Information in this document applies to any platform.
Date of Resolved Release: 26-Aug-2014
__________________________________________
Description
Solaris 10 and Solaris 11 Fault Management Architecture (FMA) may erroneously report 'Xeon 7500 series' and 'Xeon E7-x800 series' Intel CPUs as faulty, reporting SUNW-MSG-ID: INTEL-8001-ND in response to 'FB-DIMM Memory Controller' events being logged, which may lead to unnecessary hardware replacement.

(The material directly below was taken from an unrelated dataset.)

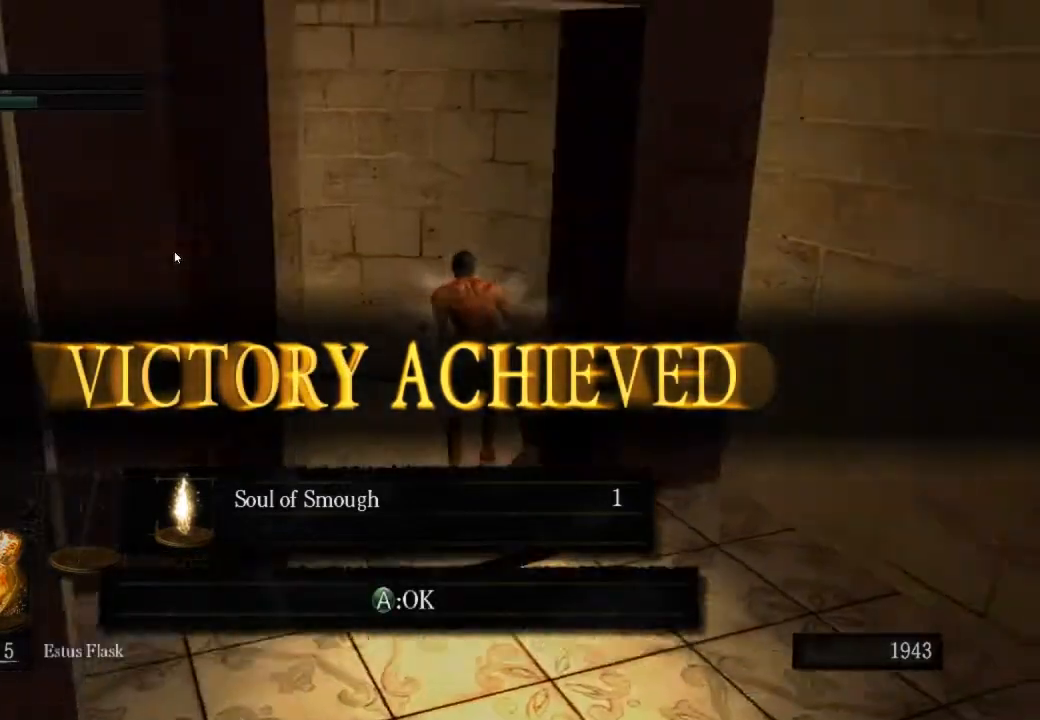
{"buttons": [], "left_stick": "center", "right_stick": "center", "events": [[33, "CROSS", "up"], [133, "CIRCLE", "up"], [267, "left_stick", "center"]]}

Note: INTEL-8001-ND errors that are triggered by events other than 'FB-DIMM Memory Controller' events should not be ignored.
Occurrence
This issue can occur in the following releases:
x86 Platform
- Solaris 10 with patch 142901-09 through 142901-15 OR with patch 142910-17 and without patch 150126-01
- Solaris 11.0 through 11.1.3.5.1
Note 1: Solaris 8, Solaris 9, and Solaris on the SPARC platforms are not affected by this issue.

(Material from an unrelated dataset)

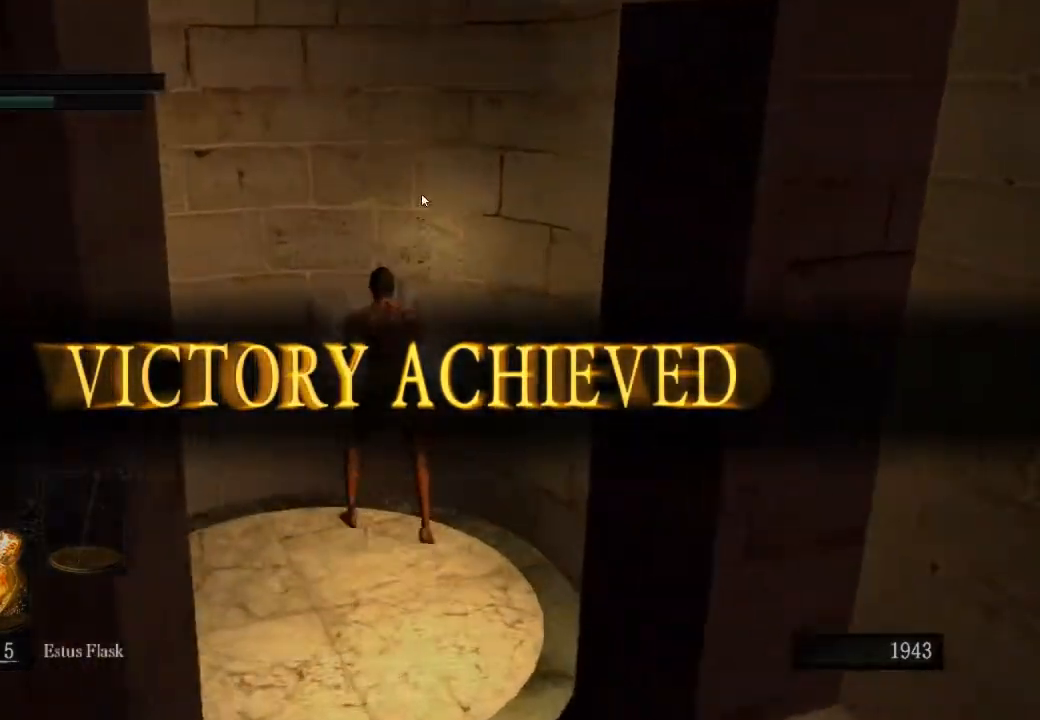
{"buttons": [], "left_stick": "center", "right_stick": "center", "events": []}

Note 2: This issue only impacts 'Xeon 7500 series' and 'Xeon E7-x800 series' Intel CPUs. To determine if a system has either of these CPUs, the following command can be used:
$ psrinfo -vp | egrep '(E7-\ 8|X75)'
Systems generating any output to this command are vulnerable to this issue. Output would look similar to the below, depending on which CPU in the affected series is present:
Intel(r) Xeon(r) CPU E7- 8870 @ 2.40GHz
Or
Intel(r) Xeon(r) CPU X7550 @ 2.00GHz
Note 3: To determine the SRU level, the following command can be used:
$ pkg info entire | grep Summary
Summary: entire incorporation including Support Repository Update (Oracle Solaris 11.1.4.6.0)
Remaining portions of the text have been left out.